|RP council OKs revised casino MOU
Graton Tribe predicts new terms of agreement will provide income of $251 million over 20-year period for city
The contrast told the story.
A decade ago, a noisy, tumultuous crowd of 350 mostly opposed to the casino nearly packed Spreckels’ main theater when the Rohnert Park City Council debated signing a Memorandum Of Understanding with the Graton Rancheria tribe and Station Casinos of Las Vegas. They did so, 4-1, with Jake Mackenzie the only dissenter.
Fast forward to this week.
Tuesday March 26, 2013, RP’s City Council approved 5-0 an amended MOU with the Graton tribe. City council chambers was a small pond of empty chairs, and there were no public members to speak about the MOU. Mackenzie said, “I never thought 10 years ago that I’d be actually approving this.”
It was October 2003 when the Memorandum Of Understanding (MOU) between the City of Rohnert Park and the Federated Indians of Graton Rancheria (FIGR) was approved on a city council vote. Nine years and six months later, the current city council was handed a “First Amended and Restated MOU,” prepared by Darrin Jenkins, assistant city manager and city engineer, and approved by City Manager Gabe Gonzalez. Both “strongly recommend” the council approve it.
Highlights of new MOU
Putting the basic points of the amended MOU up front, the Graton Tribe predicts a $251 million income over a 20-year period compared to the 2003 prediction of $211 million. Yearly payments by the tribe to the city will begin in July 2014 in the amount of $2,636,994 paid in quarterly assessments of $500,000 through April 2015. The Cotati-Rohnert Park Unified School District will receive $1 million on a quarterly payment basis on the same time schedule. There’s also a Rohnert Park Foundation who will receive a $1 million per year contribution and will be administered by the city as it chooses.
The mechanics of the amended MOU will be handled by a Graton Mitigation Fund (GMF) run by the state of California’s Gaming Agency, who will accumulate proceeds from the Tribe. Priorities of fund distribution list Rohnert Park first, Sonoma County second, the Graton Tribe third and other tribes fourth.
The amended MOU was needed, for the Graton Tribe first planned a casino site on San Pablo Bay where it had bought acreage. But protests from the public and environmentalists forced them to donate the land to the Sonoma County Land Trust and select a site on Wilfred Avenue where it meets Stony Point Road. They later moved the site eastward to near Business Park Drive, still in county land but adjacent to future RP expansion. The 254-acre parcel is within RP’s urban growth boundary (out to Langner Avenue) and its sphere of influence.
Tribe to build new DPS station
Other provisions include a new police and fire station west of the freeway, hook and ladder fire truck, money for DPS crime prevention forces, promises not to buy Rancho Verde mobile home park for 20 years and not build a golf course on FIGR land.

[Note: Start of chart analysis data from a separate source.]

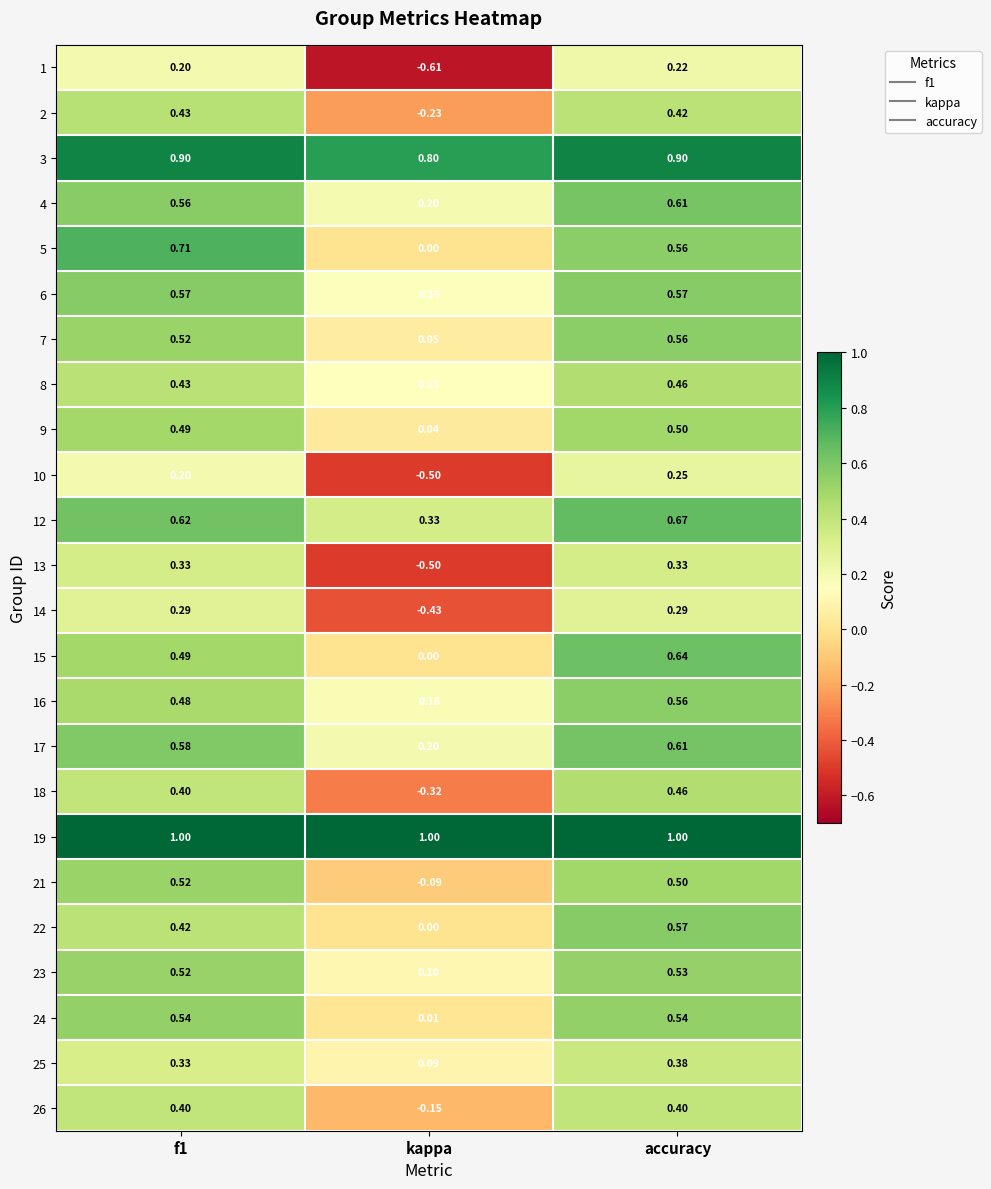

At which label does 17 reach its minimum?

kappa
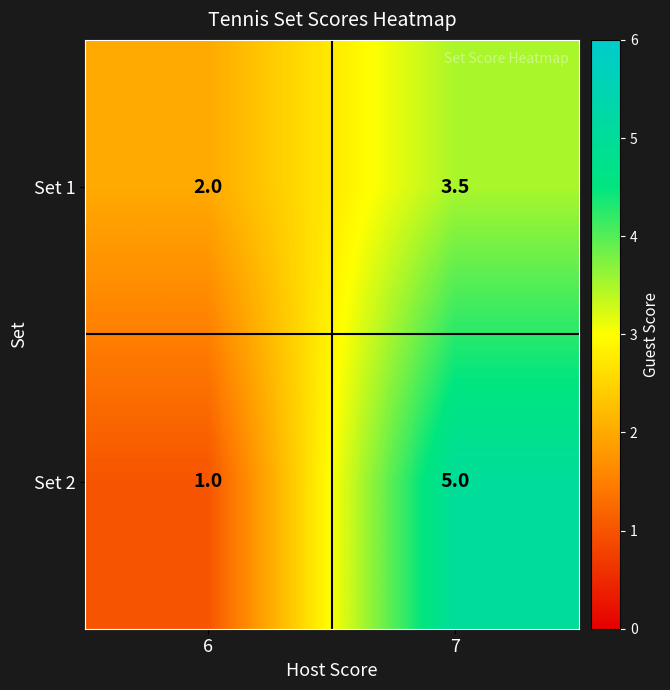

True or false: Set 2 has a value of 1.0 at 6.

True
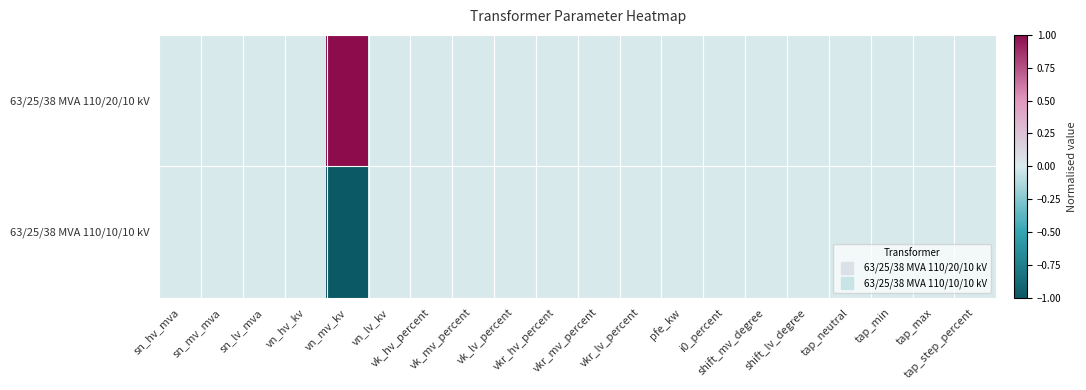

Which series has the largest total across all categories?

63/25/38 MVA 110/20/10 kV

Those are just some of the early highlights. The staff report alone is nine pages long of single-space type. The amended MOU is 31 pages long, also single-spaced type.
Assistant City Manager Darrin Jenkins handled the PowerPoint display and answered questions. Most of the questions were related to the gambling revenue the tribe will give to the Graton Mitigation Fund. Jenkins said they’re still “working on the framework for funding,” and didn’t anticipate any problems. The amended MOU merely says, “If there are insufficient funds to make any partial payments, then no payment is made.” The discussion took less than hour to complete.
Tribe ‘set an example’
Council members had nothing but praise for the way the tribe handled negotiations the last nine years and six months.
“The tribe couldn’t be more responsible,” said Mayor Pam Stafford. “They’ve set an example for other tribes to follow.”
“We have no control over the casino,” Vice-Mayor Joe Callinan reminded his colleagues. “The tribe didn’t have to do this MOU. Its completion is a great piece of work.”
Councilman Amy Ahanotu said, “I want to make sure the city is protected. That’s where I’m coming from. This MOU does that.”
“The tribe did what they said they had to do,” added Mackenzie. “I’m ready to vote yes on this.”
Councilwoman Gina Belforte agreed with them in her comments.
Callinan cautioned the TV camera and rows of empty seats, “I want to make sure the newspapers tell everyone we’re not ‘filthy rich’ from this MOU. The funds are all mitigating factors dealing with the casino’s impacts. The city is still carrying a deficit budget into next year.”